Source texts of formatted documents
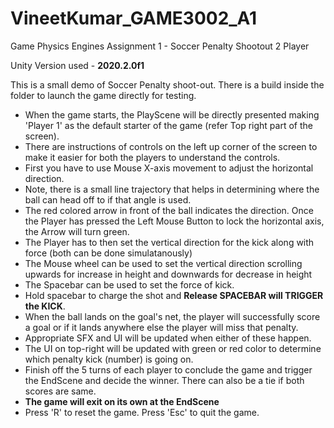 # VineetKumar_GAME3002_A1
 Game Physics Engines Assignment 1 - Soccer Penalty Shootout 2 Player
 
 Unity Version used - **2020.2.0f1**
 
 This is a small demo of Soccer Penalty shoot-out. There is a build inside the folder to launch the game directly for testing.
 - When the game starts, the PlayScene will be directly presented making 'Player 1' as the default starter of the game (refer Top right part of the screen).
 - There are instructions of controls on the left up corner of the screen to make it easier for both the players to understand the controls.
 - First you have to use Mouse X-axis movement to adjust the horizontal direction.
 - Note, there is a small line trajectory that helps in determining where the ball can head off to if that angle is used.
 - The red colored arrow in front of the ball indicates the direction. Once the Player has pressed the Left Mouse Button to lock the horizontal axis, the Arrow will turn green.
 - The Player has to then set the vertical direction for the kick along with force (both can be done simulatanously)
 - The Mouse wheel can be used to set the vertical direction scrolling upwards for increase in height and downwards for decrease in height
 - The Spacebar can be used to set the force of kick.
 - Hold spacebar to charge the shot and **Release SPACEBAR will TRIGGER the KICK**.
 - When the ball lands on the goal's net, the player will successfully score a goal or if it lands anywhere else the player will miss that penalty.
 - Appropriate SFX and UI will be updated when either of these happen.
 - The UI on top-right will be updated with green or red color to determine which penalty kick (number) is going on.
 - Finish off the 5 turns of each player to conclude the game and trigger the EndScene and decide the winner. There can also be a tie if both scores are same.
 - **The game will exit on its own at the EndScene**
 - Press 'R' to reset the game. Press 'Esc' to quit the game.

Exercise goal :: Where the line containing "- The Spacebar" appears, start copying, and go on exactly through the last line of the data.

Solution ::
 - The Spacebar can be used to set the force of kick.
 - Hold spacebar to charge the shot and **Release SPACEBAR will TRIGGER the KICK**.
 - When the ball lands on the goal's net, the player will successfully score a goal or if it lands anywhere else the player will miss that penalty.
 - Appropriate SFX and UI will be updated when either of these happen.
 - The UI on top-right will be updated with green or red color to determine which penalty kick (number) is going on.
 - Finish off the 5 turns of each player to conclude the game and trigger the EndScene and decide the winner. There can also be a tie if both scores are same.
 - **The game will exit on its own at the EndScene**
 - Press 'R' to reset the game. Press 'Esc' to quit the game.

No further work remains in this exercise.